A promising start, sstteevveenn. There must be literally dozens of products out there that have a natural affinity with chess:
The British Bloke: I say, you chaps, form an orderly queue. Alphabetically, then by population density, and ability to drink tea.
The American Guy: Organization and a whole lot of cooperation -- not something I would want to rely on when it comes to online communities and international language barriers. Let's just send in some chess.com staff advisors.
The Scottish Chap : Och Aye! This is chess.com yer'rrre talking about - not some gun-totin', pot-smokin', long-haired bunch of hippies!
Once we get these engines to start - which they willnae at the moment - I shouldn't be at all surprised if players from ALL teams started leaving and rejoining independently - without any centrallised choreography - in an almost sublime, mystical chaos of juggling until the delicate balance is achieved, Jimmy!
The Irish Fella: No, master says "Sit" one must sit? Screw that, I teach you like the dog that you are, thou shalt never change my way of being, for I am!!
NEED A FEW MORE INOFFENSIVE STEREOTYPES HERE ...

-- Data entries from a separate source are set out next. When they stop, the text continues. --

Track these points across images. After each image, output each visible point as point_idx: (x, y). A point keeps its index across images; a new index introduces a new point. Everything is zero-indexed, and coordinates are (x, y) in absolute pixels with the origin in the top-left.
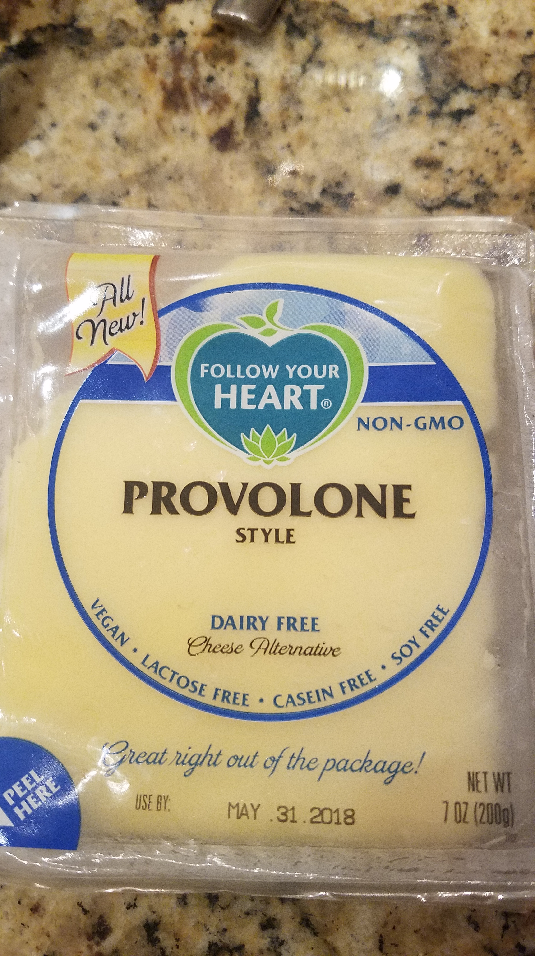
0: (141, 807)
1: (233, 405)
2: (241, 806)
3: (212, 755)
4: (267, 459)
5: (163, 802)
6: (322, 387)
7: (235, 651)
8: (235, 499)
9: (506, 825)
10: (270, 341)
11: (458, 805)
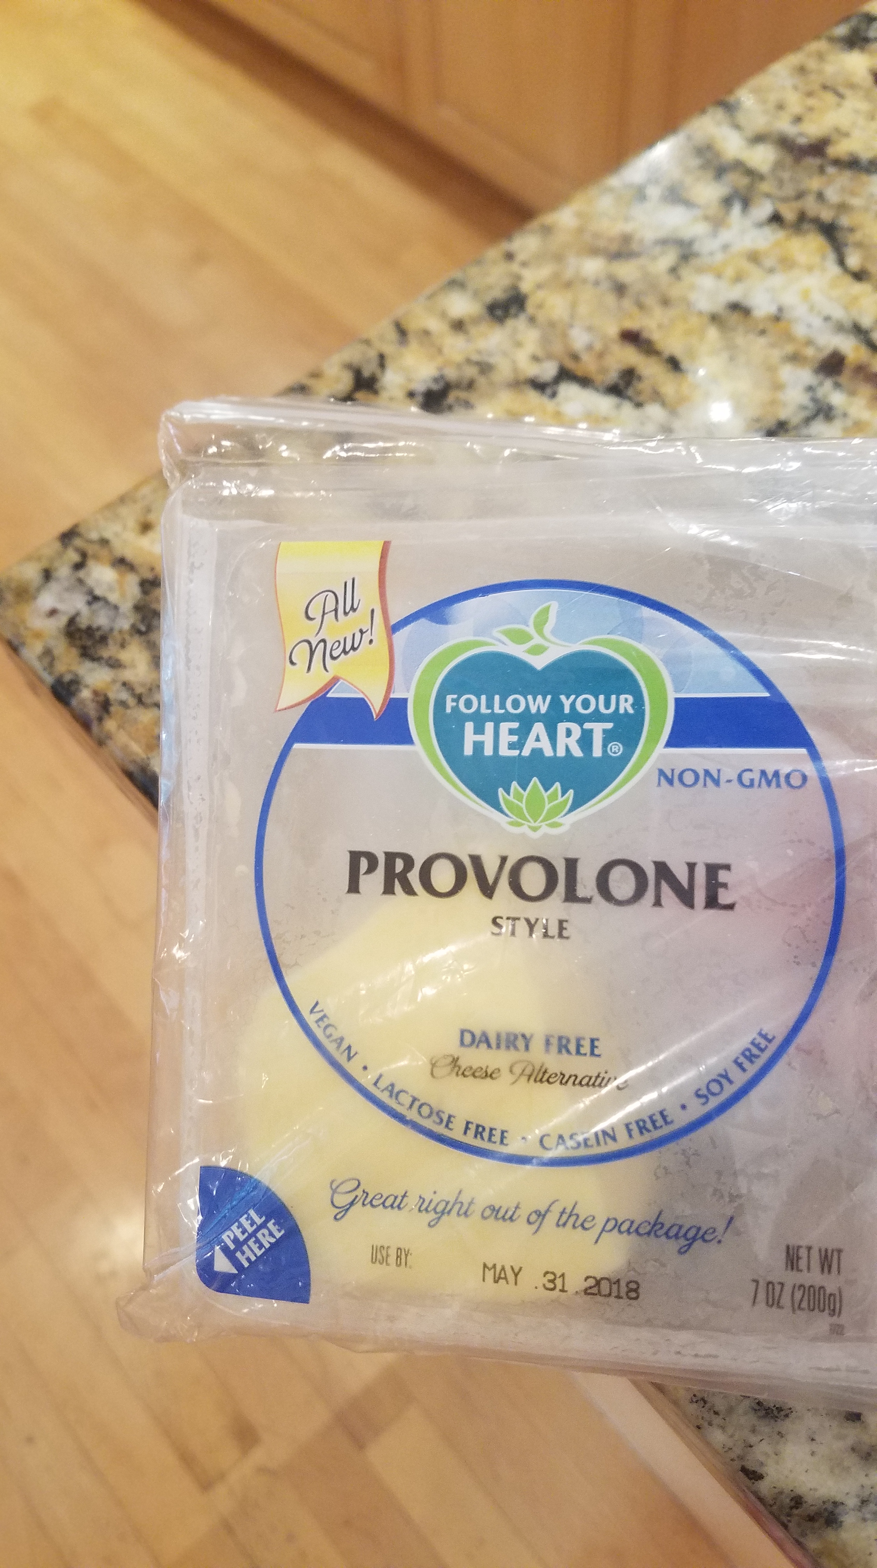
0: (377, 1261)
1: (488, 751)
2: (498, 1268)
3: (462, 1203)
4: (533, 824)
5: (403, 1256)
6: (609, 726)
7: (491, 1076)
8: (491, 878)
9: (832, 1313)
10: (539, 662)
11: (770, 1286)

The debate about chatting during game play is just warming up in the next (chat) room ...
Mad_Tom: Hi!
Plato: Wise men talk because they have something to say; fools, because they have to say something.
Even_Madder_Tom: I was just trying to be friendly.
Aristotle: Without friends no one would choose to live, though he had all other goods.
Tom: Lol! HaHa. What?
Plato: You can discover more about a person in an hour of play than in a year of conversation.
Tom: You're from Athens, right?
Socrates: I am not an Athenian or a Greek, but a citizen of the world.
Tom: OK then. Answer me this: Plato says I should have resigned; Aristotle says I shouldn't have. Who is right?
Nietzsche: It is nobler to declare oneself wrong than to insist on being right - especially when one is right.
Tom: I've just made a dumb move. Can I change it?
Aristotle: This only is denied to God: the power to undo the past.
Tom: Which chess.com group is the best?
Nietzsche: The individual has always had to struggle to keep from being overwhelmed by the tribe. If you try it, you will be lonely often, and sometimes frightened. But no price is too high to pay for the privilege of owning yourself.
Tom: Is there anybody out there who understands English?
The scene dissolves and we find ourselves in ...
Working Title: Play It Again, Erik! (This is a nod to the unresolved tension surrounding undo/replay moves.)
I see a quest for a fabled 'Maltese Dark Knight' going on in the background. This would enable development of a 'femme fatale' character - one of whom has already been suggested. The precise material that this knight is made of would be part of the intrigue.